==== Data records ====
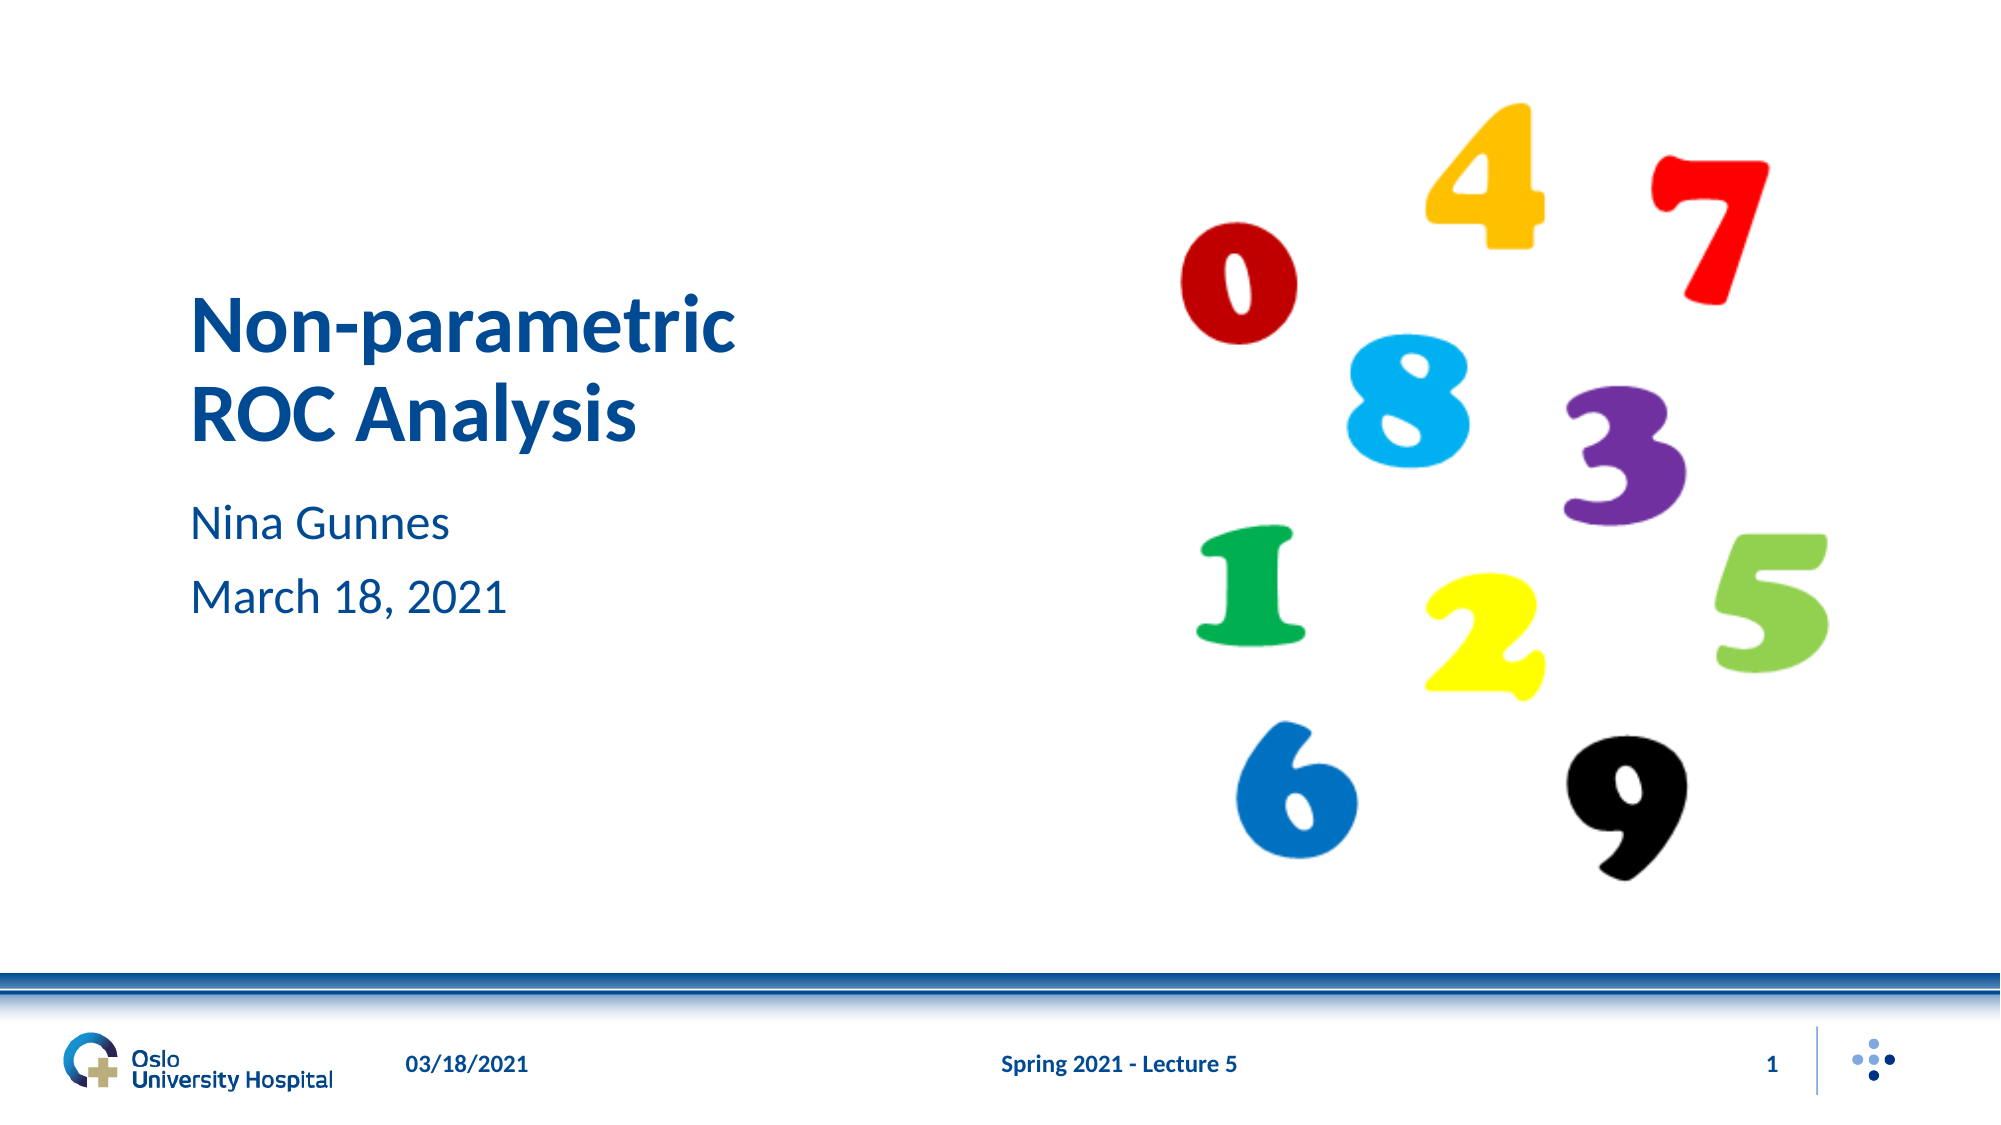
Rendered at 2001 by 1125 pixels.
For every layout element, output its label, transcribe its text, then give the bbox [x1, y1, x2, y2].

slide_number 1 [1652, 1032, 1794, 1093]
footer Spring 2021 - Lecture 5 [610, 1032, 1630, 1093]
list Nina Gunnes March 18, 2021 [175, 488, 889, 715]
title Non-parametric ROC Analysis [175, 272, 889, 469]
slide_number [390, 1032, 588, 1093]
picture [0, 0, 2001, 1125]
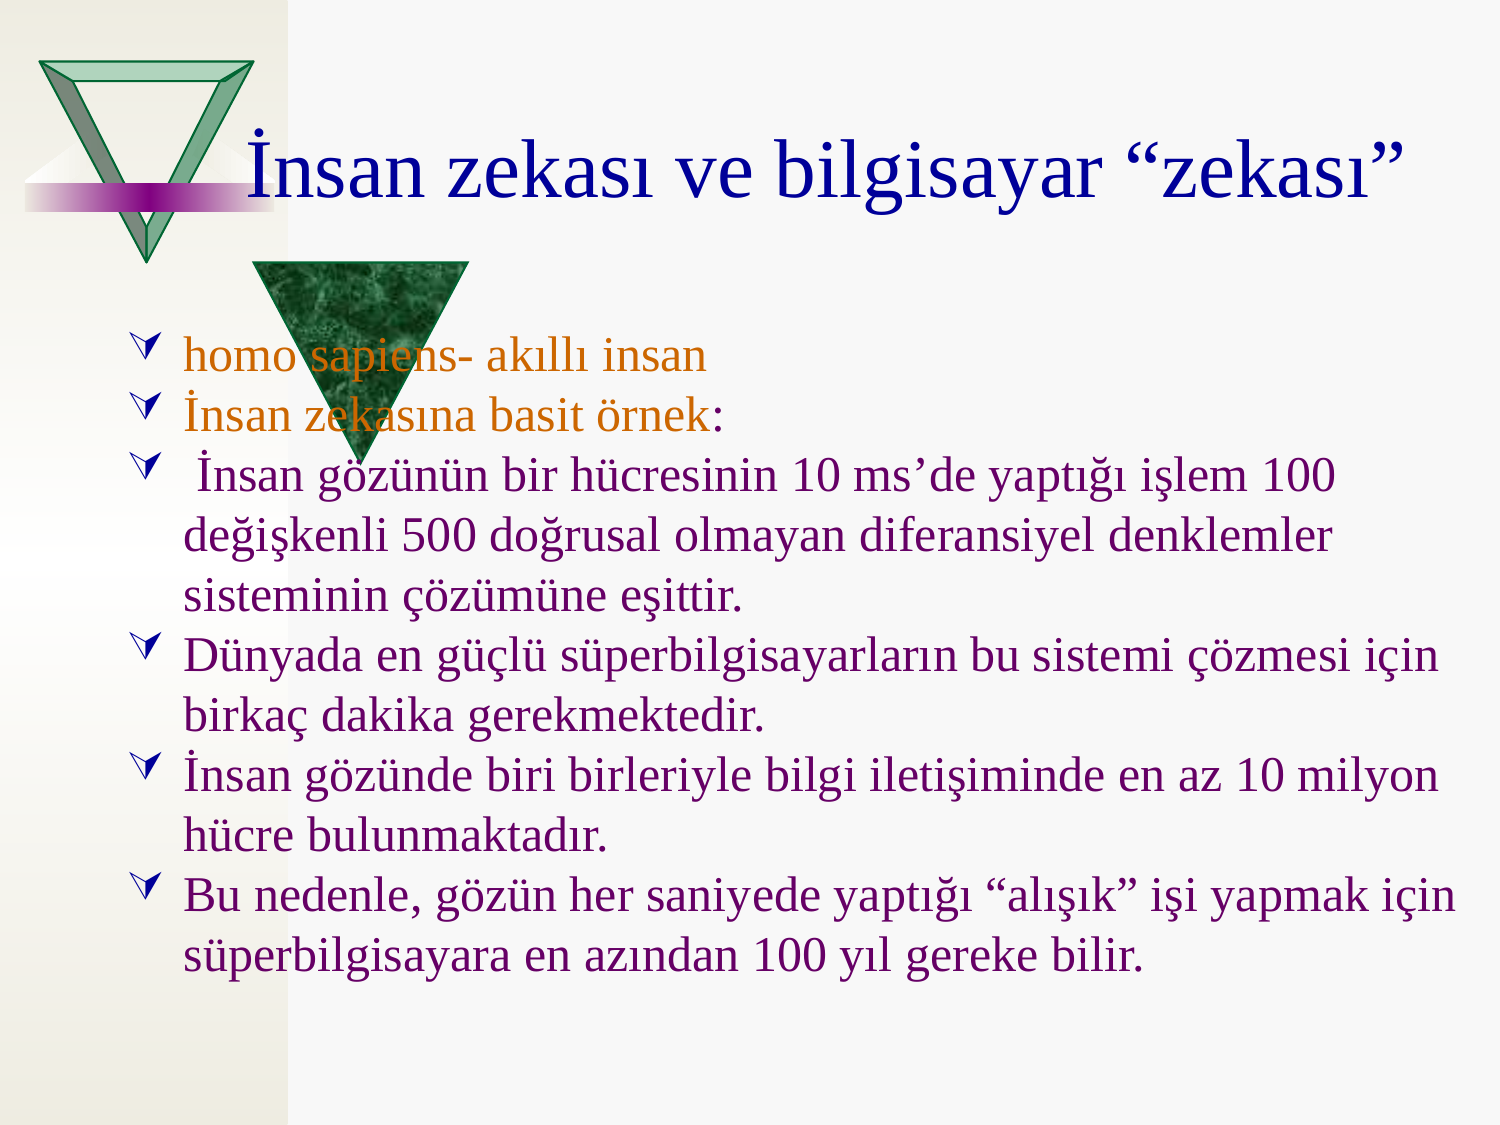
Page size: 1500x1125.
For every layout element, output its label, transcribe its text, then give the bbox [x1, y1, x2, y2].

picture [257, 264, 465, 314]
text_box İnsan zekası ve bilgisayar “zekası” [230, 66, 1441, 163]
text_box homo sapiens- akıllı insan İnsan zekasına basit örnek: İnsan gözünün bir hücresinin 10 ms’de yaptığı işlem 100 değişkenli 500 doğrusal olmayan diferansiyel denklemler sisteminin çözümüne eşittir. Dünyada en güçlü süperbilgisayarların bu sistemi çözmesi için birkaç dakika gerekmektedir. İnsan gözünde biri birleriyle bilgi iletişiminde en az 10 milyon hücre bulunmaktadır. Bu nedenle, gözün her saniyede yaptığı “alışık” işi yapmak için süperbilgisayara en azından 100 yıl gereke bilir. [112, 314, 1500, 1076]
====
## Prompt
Output the records verbatim without pictures.

## Written reply
Rendered at 2001 by 1125 pixels.
For every layout element, output its label, transcribe its text, then give the bbox [x1, y1, x2, y2].

slide_number 1 [1652, 1032, 1794, 1093]
footer Spring 2021 - Lecture 5 [610, 1032, 1630, 1093]
list Nina Gunnes March 18, 2021 [175, 488, 889, 715]
title Non-parametric ROC Analysis [175, 272, 889, 469]
slide_number [390, 1032, 588, 1093]
picture [0, 0, 2001, 1125]
Page size: 1500x1125.
For every layout element, output its label, transcribe its text, then give the bbox [x1, y1, x2, y2].

picture [257, 264, 465, 314]
text_box İnsan zekası ve bilgisayar “zekası” [230, 66, 1441, 163]
text_box homo sapiens- akıllı insan İnsan zekasına basit örnek: İnsan gözünün bir hücresinin 10 ms’de yaptığı işlem 100 değişkenli 500 doğrusal olmayan diferansiyel denklemler sisteminin çözümüne eşittir. Dünyada en güçlü süperbilgisayarların bu sistemi çözmesi için birkaç dakika gerekmektedir. İnsan gözünde biri birleriyle bilgi iletişiminde en az 10 milyon hücre bulunmaktadır. Bu nedenle, gözün her saniyede yaptığı “alışık” işi yapmak için süperbilgisayara en azından 100 yıl gereke bilir. [112, 314, 1500, 1076]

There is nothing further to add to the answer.